By Blogger cakreiz, at Wed Nov 30, 09:39:00 AM:

"I confess that I see much of modern American culture as reflexively anti-authoritarian." Hey, don't tell me what to think! Oops, that just slipped out.

Right on, Cassie.  

By Blogger Cassandra, at Wed Nov 30, 10:28:00 AM:

Sorry dude - imposing my reich-wing, heteronormative world view on the odd unsuspecting Other seems to be second nature with me. But I suppose that's the inevitable consequence of decades of refusing to renounce my unearned race, class, and gender privileges...

Heh :D

Seriously, I should talk. I'm a lapsed 'Piskie (is that redundant?), a religion I often jokingly refer to as either a "wannabe Papist with authority problems" or "Catholic Lite - all of the ritual, none of the guilt". I've often suspected that the biggest thing that keeps me out of church of late is the same reflexive anti-authoritarianism I decry in others :)

Hypocrisy bites. Fortunately God has a sense of humor.  

By Blogger cakreiz, at Wed Nov 30, 11:22:00 AM:

I'm thinking that my Generation, the wonderously ungrateful Boomers, started the parade of rebellion, the end of which we have not yet seen. It leads to a sad and unproductive contrarianism for its own sake, and we're certainly mired in it today.  

By Blogger Cassandra, at Wed Nov 30, 11:44:00 AM:

I think it started farther back than that. Kids always rebel, but if their parents have any sense they pull them back into line. I grew up during those times too and it seems the adults just were AWOL.

I blame Dr. Spock, the decline of spanking (something TigerHawk is still upset about ;), and a culture that somewhere along the line chose style over substance (i.e., they decided self-esteem was more important than genuine achievement).

Seriously (I'm being partly facetious) I think that after the horrors of WWII and Korea we experienced a period of affluence and then I think the grownups were just tired. A similar thing happened after WWI - there is an anomie that happens when people have seen too much horror. They lose faith in social institutions, and it doesn't happen when things are really tough.

It takes affluence or a period of peace to make the rot really set in - people say "I don't want to go there ever again." and you get these Beat Generation whack jobs who start in and it's like Chinese water torture. No social structure can withstand that sort of nonsense forever, but you can't choke it off either because it's not healthy.

Fortunately, history seems to operate like a pendulum. If we foul things up badly enough, circumstances will eventually remind us of why we had all these confining social institutions in the first place.

People never learn: that is the great enduring lesson of history...

But history operates much like a 2x4 upside the head if you ignore it long enough.  

By Blogger cakreiz, at Wed Nov 30, 12:40:00 PM:

My folks weren't burdened by the Spockian voyage- spanking was just a part of the deal. I agree with your analysis, including the likely swing back toward discipline. Antiauthoritarianism is so prevalent that we're unaware of it for the most part. The anti-hero, so in vogue in the late 60s, is now our cultural mainstay.  

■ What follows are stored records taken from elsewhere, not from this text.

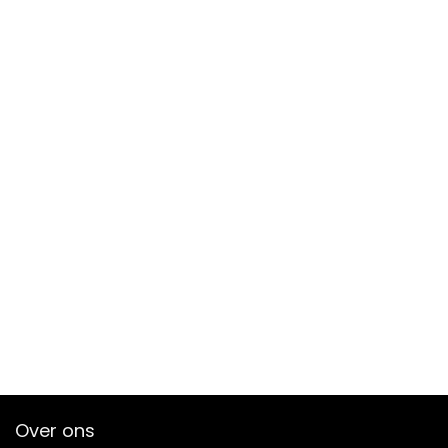
Over ons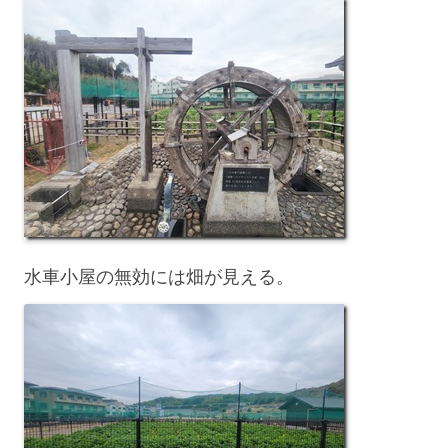
水車小屋の無効には畑が見える。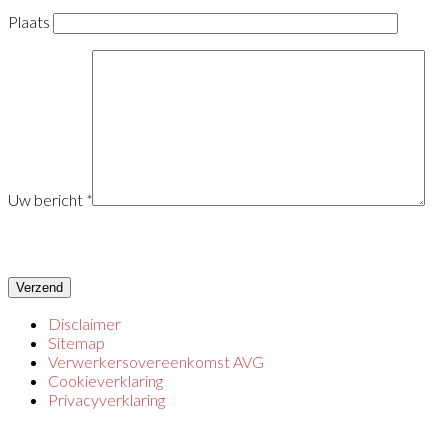
Plaats
Uw bericht
*
*Alle velden met een sterretje zijn verplicht
Please leave this field empty.
Disclaimer
Sitemap
Verwerkersovereenkomst AVG
Cookieverklaring
Privacyverklaring
SOLID RESULTS: BOUWEN OP HET INTERNET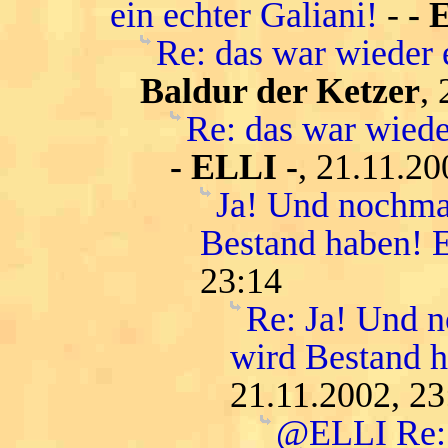
ein echter Galiani!
-
- 
Re: das war wieder 
Baldur der Ketzer
,
Re: das war wiede
- ELLI -
, 21.11.20
Ja! Und nochmal
Bestand haben! E
23:14
Re: Ja! Und n
wird Bestand h
21.11.2002, 23
@ELLI Re: 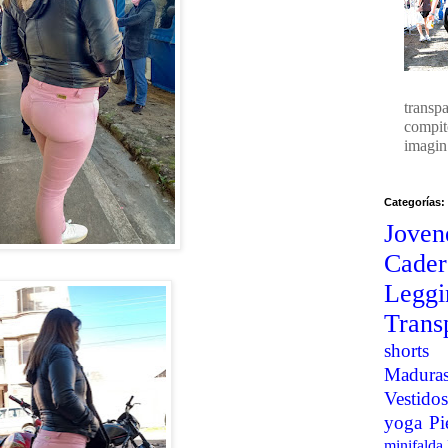
transp
compit
imagin.
Categorías:
Joven
Cader
Legg
Trans
shorts
Madura
Vestidos
yoga
Pi
minifalda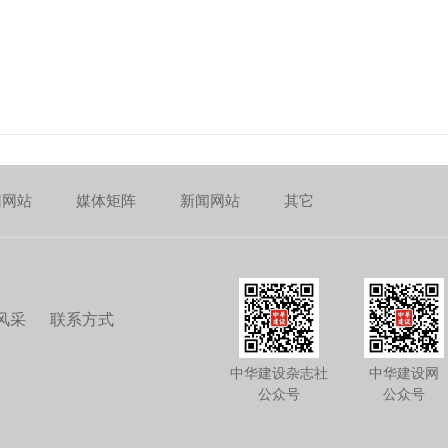
团网站
媒体矩阵
新闻网站
其它
风采
联系方式
中华建设杂志社
中华建设网
公众号
公众号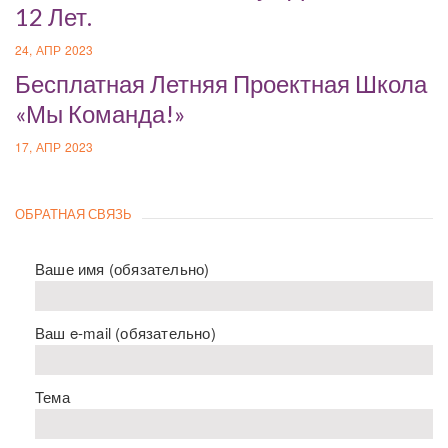
12 Лет.
24, АПР 2023
Бесплатная Летняя Проектная Школа
«Мы Команда!»
17, АПР 2023
ОБРАТНАЯ СВЯЗЬ
Ваше имя (обязательно)
Ваш e-mail (обязательно)
Тема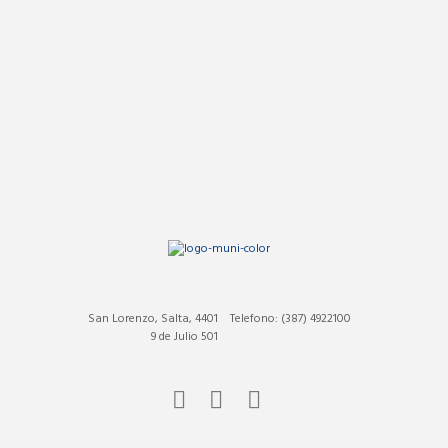
San Lorenzo, Salta, 4401
Telefono: (387) 4922100
9 de Julio 501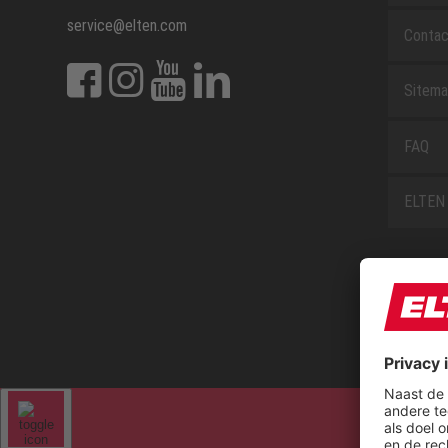
service@elten.com
Contac
Sitem
FAQ
ELTEN 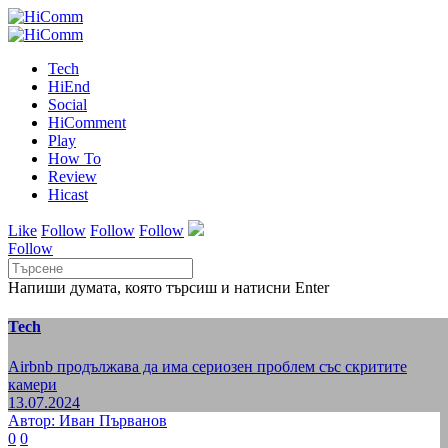
Tech
HiEnd
Social
HiComment
Play
How To
Review
Hicast
Like
Follow
Follow
Follow
Follow
Напиши думата, която търсиш и натисни Enter
Tech
Airbnb продължава да има сериозен проблем със скритите
камери
13.07.2024
Автор: Иван Първанов
0
0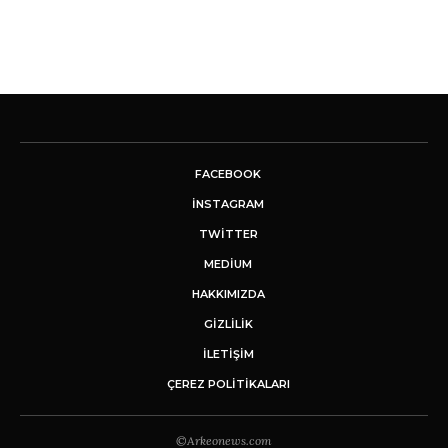
FACEBOOK
INSTAGRAM
TWITTER
MEDIUM
HAKKIMIZDA
GİZLİLİK
İLETIŞIM
ÇEREZ POLITIKALARI
©Arkeonews.com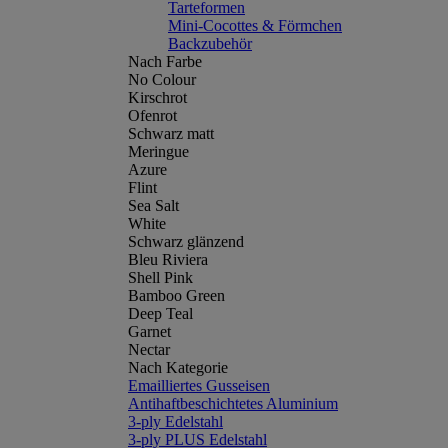
Tarteformen
Mini-Cocottes & Förmchen
Backzubehör
Nach Farbe
No Colour
Kirschrot
Ofenrot
Schwarz matt
Meringue
Azure
Flint
Sea Salt
White
Schwarz glänzend
Bleu Riviera
Shell Pink
Bamboo Green
Deep Teal
Garnet
Nectar
Nach Kategorie
Emailliertes Gusseisen
Antihaftbeschichtetes Aluminium
3-ply Edelstahl
3-ply PLUS Edelstahl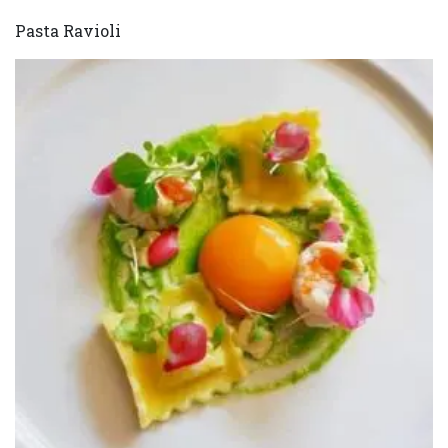
Pasta Ravioli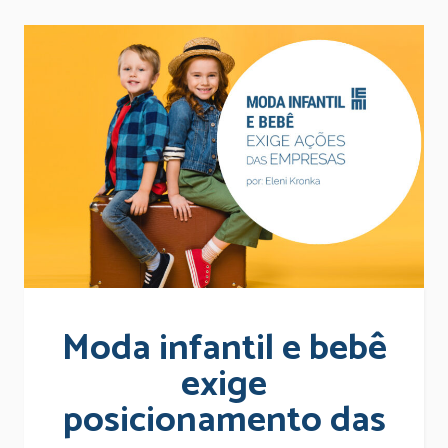
Moda infantil e bebê
exige
posicionamento das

By Blogger Lanky_Bastard, at Wed Nov 30, 05:43:00 PM:

With regards to congress, I think they're just respecting different authorities. There have been way way too many party-line votes to claim congressmen acknowledge no duty to anything higher than their own selves.

They've expanded government, passed the patriot act, and foisted decificts onto future generations. Those aren't the acts of anti-authoritarians. Besides, if they were really anti-authoritarian, they'd have passed something that Bush would have had cause to veto.

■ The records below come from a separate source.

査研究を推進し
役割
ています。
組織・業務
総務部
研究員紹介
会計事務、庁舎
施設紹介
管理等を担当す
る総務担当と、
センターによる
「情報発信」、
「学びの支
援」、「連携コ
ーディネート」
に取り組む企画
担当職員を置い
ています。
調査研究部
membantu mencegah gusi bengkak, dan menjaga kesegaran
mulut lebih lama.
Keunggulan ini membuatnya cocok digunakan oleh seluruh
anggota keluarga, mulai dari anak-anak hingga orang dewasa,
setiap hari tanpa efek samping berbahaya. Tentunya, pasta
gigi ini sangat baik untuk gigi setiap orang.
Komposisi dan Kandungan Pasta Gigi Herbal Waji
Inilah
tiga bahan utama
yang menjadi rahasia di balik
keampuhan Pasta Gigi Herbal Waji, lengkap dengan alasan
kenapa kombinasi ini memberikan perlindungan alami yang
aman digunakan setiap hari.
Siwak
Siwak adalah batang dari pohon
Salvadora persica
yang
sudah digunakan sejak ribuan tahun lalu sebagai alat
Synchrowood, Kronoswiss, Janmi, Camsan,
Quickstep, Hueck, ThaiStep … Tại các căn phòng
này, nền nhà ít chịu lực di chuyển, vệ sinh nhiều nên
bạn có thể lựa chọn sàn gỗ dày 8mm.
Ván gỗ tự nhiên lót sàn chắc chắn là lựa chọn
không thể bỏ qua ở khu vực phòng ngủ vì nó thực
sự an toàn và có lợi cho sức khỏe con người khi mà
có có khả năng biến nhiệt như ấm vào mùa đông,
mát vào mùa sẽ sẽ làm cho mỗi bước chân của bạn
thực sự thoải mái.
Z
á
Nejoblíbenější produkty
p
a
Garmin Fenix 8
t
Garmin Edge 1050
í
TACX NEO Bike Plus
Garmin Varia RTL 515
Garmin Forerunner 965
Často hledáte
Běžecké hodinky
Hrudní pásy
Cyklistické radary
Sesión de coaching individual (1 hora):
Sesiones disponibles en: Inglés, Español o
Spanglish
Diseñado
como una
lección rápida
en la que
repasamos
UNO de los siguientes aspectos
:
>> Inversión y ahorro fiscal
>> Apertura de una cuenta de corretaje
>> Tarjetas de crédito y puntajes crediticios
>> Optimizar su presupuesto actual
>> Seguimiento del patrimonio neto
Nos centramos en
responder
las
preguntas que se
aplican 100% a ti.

What they are is a pair of gangs. And you're either with them, or you're against them. They're only accountable to each other.  

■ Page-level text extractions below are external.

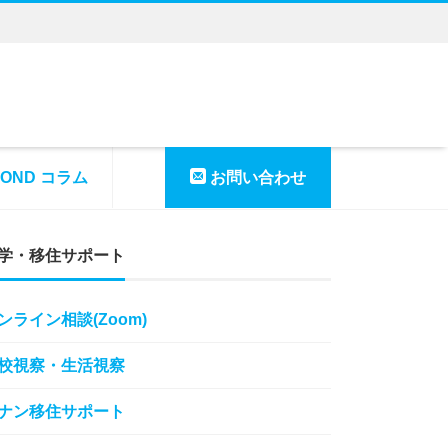
YOND コラム
お問い合わせ
学・移住サポート
ンライン相談(Zoom)
校視察・生活視察
ナン移住サポート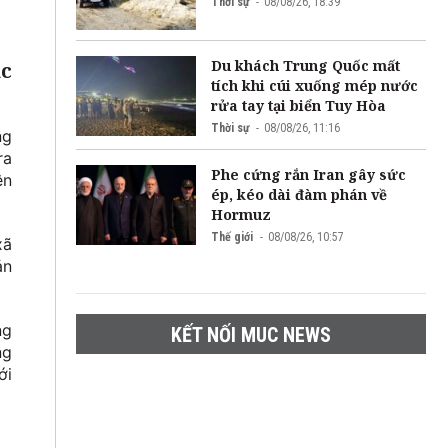
Thời sự
08/08/26, 18:39
Du khách Trung Quốc mất
úc
tích khi cúi xuống mép nước
rửa tay tại biển Tuy Hòa
Thời sự
08/08/26, 11:16
ng
ra
Phe cứng rắn Iran gây sức
ên
ép, kéo dài đàm phán về
Hormuz
Thế giới
08/08/26, 10:57
xã
ản
ng
KẾT NỐI MUC NEWS
ng
ới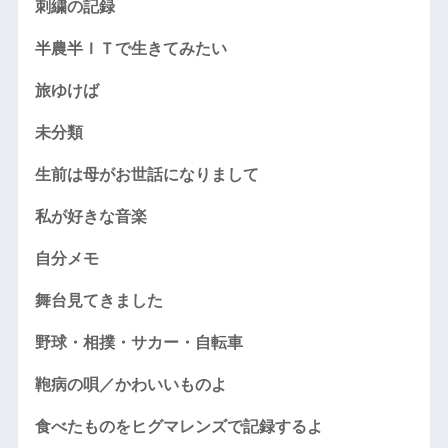
刺繍の記録
半農半ＩＴで生きてみたい
旅ゆけば
未分類
生前は母がお世話になりまして
私が好きな音楽
自分メモ
舞台見てきました
野球・相撲・サカー・自転車
鞄病の唄／かわいいものよ
食べたものをヒグマレンズで記録するよ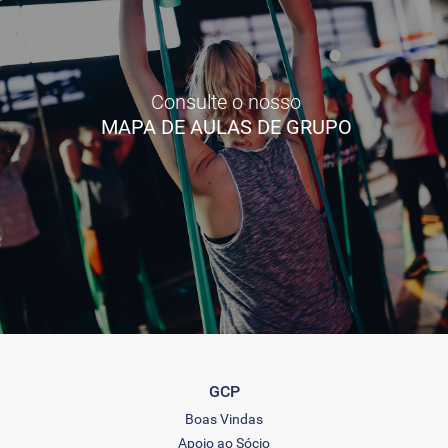
Consulte o nosso
MAPA DE AULAS DE GRUPO
GCP
Boas Vindas
Apoio ao Sócio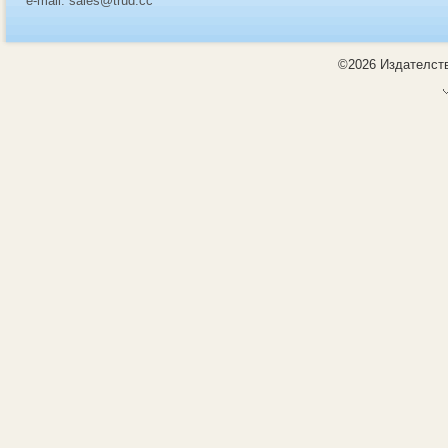
e-mail: sales@trud.cc
©2026 Издателств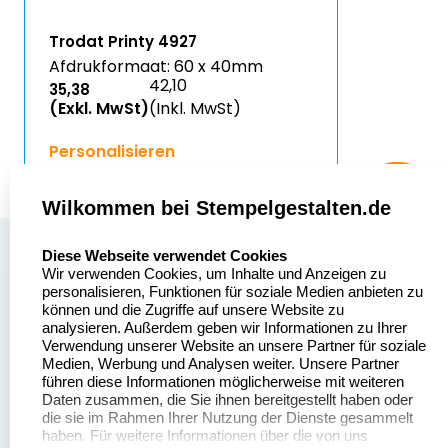
Trodat Printy 4927
Afdrukformaat: 60 x 40mm
42,10
35,38
(Exkl. MwSt)
(Inkl. MwSt)
Personalisieren
Wilkommen bei Stempelgestalten.de
select language
Über uns
Diese Webseite verwendet Cookies
Wir verwenden Cookies, um Inhalte und Anzeigen zu
Stempelgestalten.de
Sitemap
personalisieren, Funktionen für soziale Medien anbieten zu
Asterlager Straße 97
können und die Zugriffe auf unsere Website zu
Alle
47228 Duisburg
analysieren. Außerdem geben wir Informationen zu Ihrer
Stempelinformationen
Verwendung unserer Website an unsere Partner für soziale
Deutschland
Medien, Werbung und Analysen weiter. Unsere Partner
führen diese Informationen möglicherweise mit weiteren
Daten zusammen, die Sie ihnen bereitgestellt haben oder
die sie im Rahmen Ihrer Nutzung der Dienste gesammelt
haben. Für weitere Informationen über die von uns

By Blogger Cassandra, at Wed Nov 30, 07:34:00 PM:

I never thought of it that way. But is it authority Congress respects, or is it more of a quid pro quo situation where if they don't scratch each other's backs, they don't get their own scratched in return?

I'm asking, by the way.  

By Blogger Papa Ray, at Wed Nov 30, 08:45:00 PM:

"Any man who is under 30, and is not a liberal, has no heart; and any man who is over 30, and is not a conservative, has no brains."